Posted: Apr 11, 2013 11:18 PM by Steven Albritton
Updated: Apr 11, 2013 11:22 PM
Life changed forever for the Spaetgens family, when they found their infant daughter, Callie, unresponsive in October 2011. She died four days later of Sudden Infant Death Syndrome. Out of that tragedy, the family suffered even more heartbreak. Their other two children, Maddelynn and Gracie, were taken away from them.
When a doctor at the hospital first examined Callie, he suspected abuse and reported it to child protective services. A second doctor's opinion found no signs of abuse but because of the first report, the damage was already done. The state opened an investigation and the Spaetgens were only allowed to be with their other two children in the presence of other adults. They had to move in with friends and family so they could be a family.
"For those five and a half months we weren't able to go home because the only way to be around our children and acquire that care plan was to stay in someone else's home so we could be with our children," Amanda Spaetgens said.
The second doctor's examination found evidence Callie died after reacting to a medication. The reaction caused her to have renal hemorrhaging, which is also a sign of shaken baby syndrome. Those symptoms are why the first doctor ruled abuse.
"I felt it was a slight injustice because we had never hurt our children. We'd been falsely accused and were kind of guilty until proven innocent," Spaetgens said.
District 25 State Senator Dan Morrish has filed a bill to keep this from happening to other families. The legislation will require a third opinion if two initial examinations don't agree.

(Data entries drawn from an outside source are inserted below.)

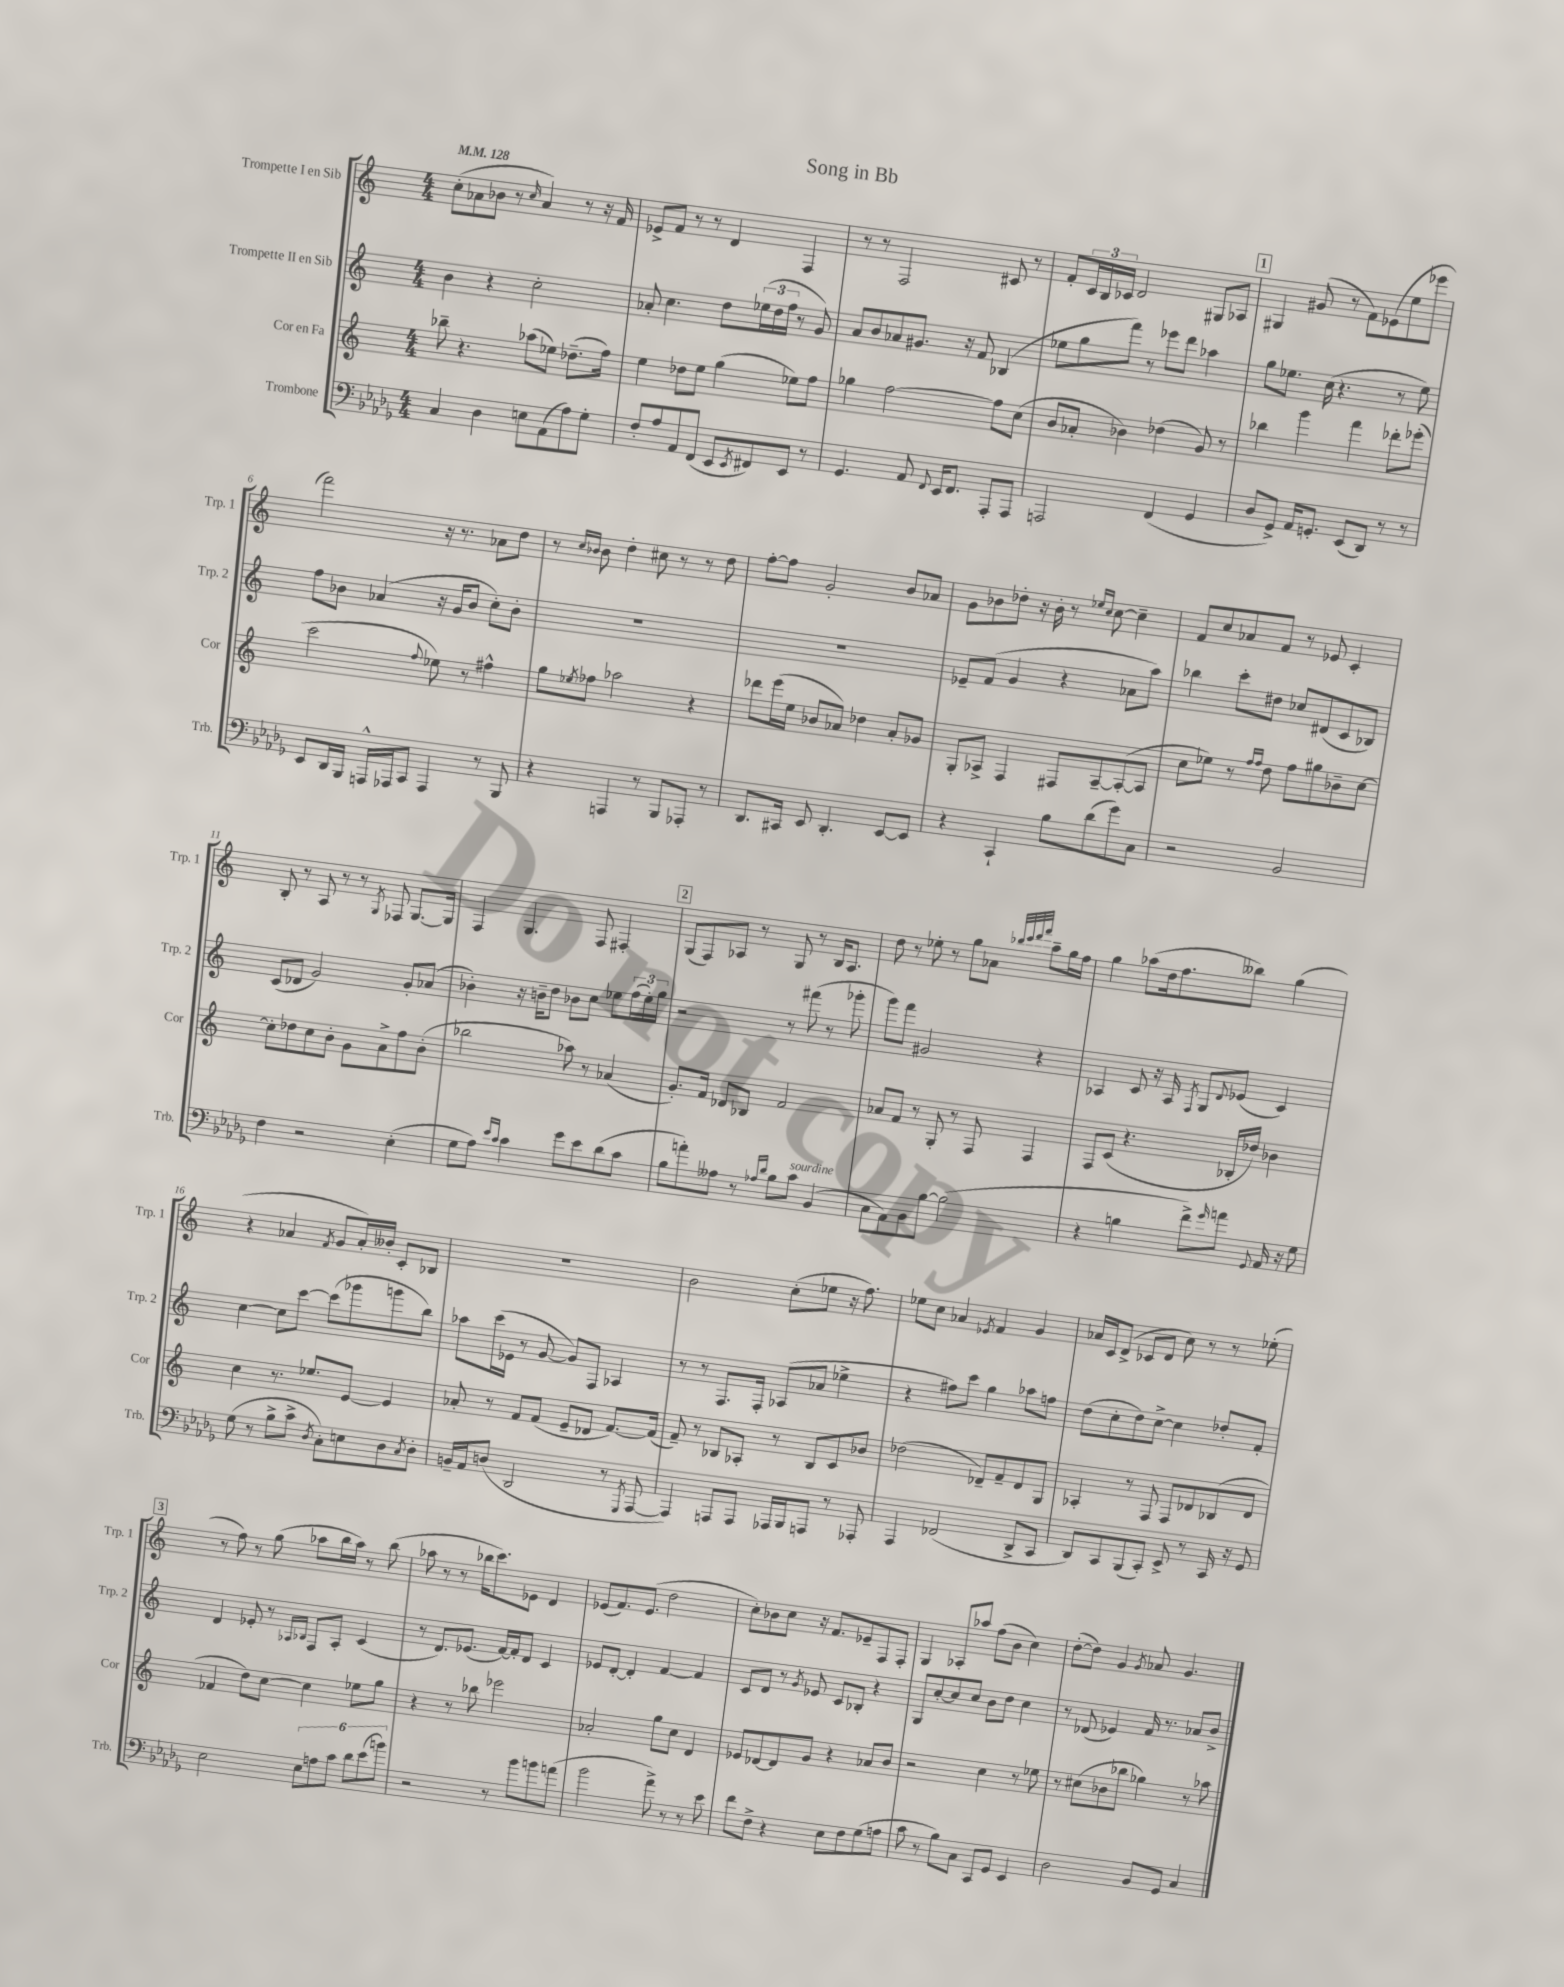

**kern	**kern	**kern	**kern
*staff4	*staff3	*staff2	*staff1
*clefF4	*clefG2	*clefG2	*clefG2
*k[b-e-a-d-g-]	*k[]	*k[]	*k[]
*M4/4	*M4/4	*M4/4	*M4/4
*MM128	*MM128	*MM128	*MM128
4C/	8bb-~\	4b\	(8cc'\L
.	4.r	.	8a-\
4D-\	.	4r	8b-\J
.	.	.	8r
.	.	.	16qqcc/
8E\L	(8aa-\L	2cc'\	4a-/)
(8AA-\	8ee-\J)	.	.
8A-\)	(8.dd-~\L	.	8r
8G-'\J	.	.	16r
.	16ff\Jk)	.	16f/
=	=	=	=
8F'/L	4ee\	8a-'/	8e-^/L
8A-/	.	4.cc\	8f/J
8AA-/	8dd-\L	.	8r
(8FF/J	8ee\J	.	8r
8EE-/L	(4gg\	8dd\L	4d/
8qEE-/	.	.	.
8FF#/)	.	(24ee-\L	.
.	.	24dd\	.
.	.	24ff\JJ	.
8EE-/J	8ee-\L)	8r	4F/
8r	8ff\J	8g/)	.
=	=	=	=
4.GG-/	4gg-\	8a/L	8r
.	.	8b/	8r
.	[2ff\	8a-/	2F/
8AA-/	.	8.g#/J	.
8qqFF/	.	.	.
16EE-/LK	.	.	.
8.FF/J	.	16r	.
.	.	8f/	.
8AAA-'/L	8ff\]L	(4B-/	8c#/
8AAA-/J	(8cc\J	.	8r
=	=	=	=
2AAA/	8b/L	8ee-\L	8f'/L
.	8a-'/J	8gg\	24c/L
.	.	.	24B/
.	.	.	24c-/JJ
.	4b-\)	8fff\J)	2d/
.	.	8r	.
(4FF/	(4dd-\	8eee-\L	.
.	.	8ddd\J	.
4GG-/	8g/)	4aa-\	8G#/L
.	8r	.	8A-/J
=	=	=	=
8D-/L	4bb-\	8gg\L	4G#/
8GG-^/J)	.	8.ee-\J	.
16AA-/LK	4ggg\	.	(8g#/
8.GG'/J	.	(16cc\	.
.	.	4.r	8r
(8EE-/L	4fff\	.	8f\L)
8DD-/J)	.	.	(8e-\
8r	8ddd-'\L	8r	8ee\
8r	(8eee-'\J	8ee-\)	8eee-\J
=	=	=	=
8EE-/L	2ccc\	8ff\L	2fff\)
16DD-/L	.	8b-\J	.
16BBB-/JJ	.	.	.
16AAA^^/LL	.	(4a-/	.
16AAA-/J	.	.	.
8CC/J	.	.	.
.	8qqff/	.	.
4AAA-/	8ee-\)	16r	16r
.	.	16g/LK	8.r
.	8r	8b-/J	.
8r	4ff#^^\	8cc'\L)	8a-\L
8BBB-/	.	8b-'\J	8dd\J
=	=	=	=
4r	8gg\L	1r	8r
.	.	.	16qqcc/LL
.	8qee-/	.	16qqb-/JJ
.	8ff-\J	.	8b-\
4AAA/	2aa-\	.	4dd'\
8r	.	.	8cc#\
8BBB-/L	.	.	8r
8AAA-'/J	4r	.	8r
8r	.	.	8dd\
=	=	=	=
8.DD-/L	8ddd-\L	1r	[8ff'\L
.	(16eee\L	.	8ff\]J
16CC#/Jk	16ee\JJ	.	.
8EE-/	8b-/L	.	2g'/
4.DD-'/	8a-/J)	.	.
.	4dd-\	.	.
[8EE-/L	8a-'/L	.	8b/L
8EE-/]J	8g-/J	.	8a-/J
=	=	=	=
4r	8G'/L	8e-~/L	8g\L
.	8A-^/J	(8f/J	8b-\
4CC`/	4F/	4g/	8dd-'\J
.	.	.	16r
.	.	.	16b-'\
8B-\L	8F#/L	4r	8r
.	.	.	16qqee-/LL
.	.	.	16qqcc/JJ
(8d-\	[8A-~/	.	[8cc\
8g-\)	(8A-'/_	8a-\L	4cc~\]
8C\J	8A-/]J	8aa\J)	.
=	=	=	=
2r	8cc\L	4bb-\	8f/L
.	8ee-\J)	.	8cc/
.	8r	8ccc'\L	8a-/
.	16qqff/LL	.	.
.	16qqff/JJ	.	.
.	8dd\	8dd#\J	8f/J
2BB-/	8ff\L	8cc-/L	8r
.	8gg#\	(8d#/	8e-/
.	8b-~\	8c/	4c'/
.	[8cc\J	8B-/J)	.
=	=	=	=
4F\	8cc'\]L	(8c/L	8B'/
.	8dd-\	8d-/J	8r
2r	8cc\	2g/)	8A/
.	8b'\J	.	8r
.	8g\L	.	8r
.	.	.	8qG/
.	8a^\	.	8F-/
(4E-'\	8ff\	8g'/L	[8.G/L
.	(8b'\J	(8a-/J	.
.	.	.	16G/]Jk
=	=	=	=
8G-\L	2bb-\	4b-'\)	4F/
8A-\J)	.	.	.
16qqe-/LL	.	.	.
16qqc/JJ	.	.	.
4c\	.	16r	4.G/
.	.	16b~\LK	.
.	.	8dd\J	.
8g-\L	8aa-\)	8b-\L	.
8e-\	8r	8cc\J	8F/
(8d-\	(4a-/	8ee-\L	4F#'/
8c\J	.	(24ff\L	.
.	.	24ee-'\)	.
.	.	24gg\JJ	.
=	=	=	=
8B-\L	8.g'/L)	2r	(8G/L
8a'\)	.	.	8F/)
.	16f/Jk	.	.
8A--\J	8d-/L	.	8A-/J
8r	8B-/J	.	8r
16qqA-/LL	.	.	.
16qqd-/JJ	.	.	.
8B-\L	2f/	8r	8G/
8c\J	.	(8fff#\	8r
(4BB-/	.	8r	16B/LK
.	.	.	8.A-/J
.	.	8ggg-'\	.
=	=	=	=
8C\L	8a-/L	8ggg\L)	8dd\
8AA-\)	8f/J	8fff\J	8r
8BB-\	8r	2g#/	8ee-'\
[8B-\J	8G'/	.	8r
(2B-\]	8r	.	8gg\L
.	8F/	.	8a-\J
.	.	.	32qqbb-/LLL
.	.	.	32qqccc/
.	.	.	32qqddd/
.	.	.	32qqfff/JJJ
.	4F/	4r	8aa~\L
.	.	.	16gg\L
.	.	.	16ff\JJ
=	=	=	=
4r	8F/L	4A-/	4gg\
.	(8c/J	.	.
4B\	4.r	8c/	(8aa-\L
.	.	16r	16dd\k
.	.	16A-/	8.ff\
.	.	8qF/	.
8f^\L)	.	8G/L	.
16qqg-/	.	8qqd/	.
8a\J	16B-'/LL	(8e-/J	8bb--\J)
.	16dd-/JJ)	.	.
8qqGG-/	.	.	.
16AA-/	4b-\	4c/)	(4gg\
16r	.	.	.
8G-\	.	.	.
=	=	=	=
(8G-\	4cc\	[4cc\	4r
8r	.	.	.
8B-^\L	8.r	8cc\]L	4a-/
8c^\J	.	[8ccc\J	.
.	8.ee-/L	.	.
8qD-/	.	.	8qf/
8C'\L)	.	(8ccc\]L	8g/L
8E\	[8e/J	8ggg-\	16a-'/L)
.	.	.	16b--'/JJ
8D-\	4e/]	8ggg\	8c'/L
8qC/	.	.	.
8D-'\J	.	8bb\J)	8B-/J
=	=	=	=
16BB~/LL	8a-'/	8aa-\L	1r
16AA-/J	.	.	.
(8D/J	8r	(16ccc\L	.
.	.	16e-\JJ	.
2DD-/	8f/L	8r	.
.	(8f/J	[8g/	.
.	8e~/L	8g/]L)	.
.	8d-/J	8F/J	.
8r	[8.f/L)	4A-/	.
8qGGG-/	.	.	.
[8AAA-/	.	.	.
.	(16f/]Jk	.	.
=	=	=	=
4AAA-/])	8f~/)	8r	2b\
.	8r	8r	.
8AAA/L	8B-/L	8.F/L	.
8AAA/J	8A-'/J	.	.
.	.	16F'/Jk	.
16AAA-/LL	8r	(8A-/L	(8cc'\L
16BBB-/J	.	.	.
8AAA/J	8B-/L	8a-/J	8ee-\J
8r	8c/	4ee-^\	16r
.	.	.	8.ff\)
8AAA-'/	8b-/J	.	.
=	=	=	=
4AAA-/	(2dd-\	4r	8ee-\L
.	.	.	8cc\J
(2FF-/	.	8ff#\L)	4a-/
.	.	8ccc\J	.
.	.	.	8qe-/
.	8d-~/L)	4gg\	4f/
.	8f~/	.	.
8DD-^/L	8d-/	8aa-\L	4g/
8CC/J	8G/J	8ff\J	.
=	=	=	=
8DD-/L)	4A-'/	(8dd\L	16a-/LL
.	.	.	16c/J
8CC/	.	8cc'\	(8d^/J
(8BBB-/	8r	8dd\)	8c-/L
8CC'/J)	8F/	[8cc^\J	8d/J
8EE-^/	8F/L	4cc\]	8cc\)
8r	8d-/	.	8r
16CC/	(8B-/	8dd-'/L	8r
16r	.	.	.
8GG-/	8d-/J	8f'/J	(8ee-'\
=	=	=	=
2E-\	4f-/	4d/	8r
.	.	.	8ff\)
.	8dd\L)	8e-'/	8r
.	[8cc\J	8r	(8gg\
.	.	16qqA-/LL	.
.	.	16qqB-/JJ	.
12E-\L	4cc\]	8F/L	8aa-\L
12A\	.	.	.
.	.	8A-'/J	16bb\L
12c\J	.	.	.
.	.	.	16aa-\JJ)
12d-\L	8ee-\L	(4c/	8r
(12e-\	.	.	.
.	8gg\J	.	(8bb\
12b\J)	.	.	.
=	=	=	=
2r	4r	8r	8aa-\
.	.	8.d/L)	8r
.	8r	.	8r
.	.	(8.e-/J	.
.	8bb-\	.	16bb-\LK
.	.	.	8.ccc\)
8r	2eee-\	[16f/LL)	.
.	.	16f'/]J	.
8b-\L	.	8d/J	8e-\J
8b\	.	4c/	4d/
(8a\J	.	.	.
=	=	=	=
2b-\	2a-'/	8e-/L	(8e-/L
.	.	[8d'/J	8.f/)
.	.	4d'/]	.
.	.	.	(8.e-/J
8a-^\)	8gg\L	[4f/	2dd\
8r	8cc\J	.	.
8r	4d/	4f/]	.
8e-\	.	.	.
=	=	=	=
8f\L	8e-/L	8c/L	8cc'\L)
8F^\J	[8d-/	8d/J	8b-\
4r	8d-/]	8r	8cc\J
.	.	8qg/	.
.	8g/J	8e-/	16r
.	.	.	8.f/L
8E-\L	4r	8c/L	.
8F\	.	8B-'/J	8e-~/
(8G-\	8a-/L	4r	8F/
8A\J	8b/J	.	8F'/J
=	=	=	=
8c\	2r	8G/L	4G/
8r	.	[8cc'/	.
8B-\L)	.	8cc/]	8A-'/L
8C\J	.	8cc/J	8aa-/J
8CC/L	4cc\	8b\L	(8ff\L
8GG-/J	.	8dd\J	8b\J
4EE-/	8r	4cc\	4cc\)
.	8ee-\	.	.
=	=	=	=
2D-\	8r	8r	([8dd'\L
.	(8cc#\L	(8d-/	8dd\]J)
.	8b-\	4e-/)	4g/
.	8bb-\J	.	.
.	.	.	8qg/
8BB-/L	4gg-\)	16f/	8a-/
.	.	8.r	.
8GG-/J	.	.	4.g/
4C/	8r	8a-/L	.
.	8aa-\	8b^/J	.
==	==	==	==
*-	*-	*-	*-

"It's very humbling to know that from such a tragedy and such a terrible experience, we're able to take something positive from it and actually protect those families that might find themselves in my shoes someday," Spaetgens said.
Amanda Spaetgens plans to speak on the Senate committee floor in hopes of helping push this bill through.
The finished investigation showed the Spaetgens didn't abuse their baby and that they were not a danger to their other children. as for cases like this which are investigated but found not to be child abuse, the Department of Children & Family Services Spokesperson says, "We can't do anything without our partners. We work with law enforcement, Doctors and Judges and all those things play into the whole picture of what's going on. Each case is individualized and unique; and our overall priority is the safety of the child."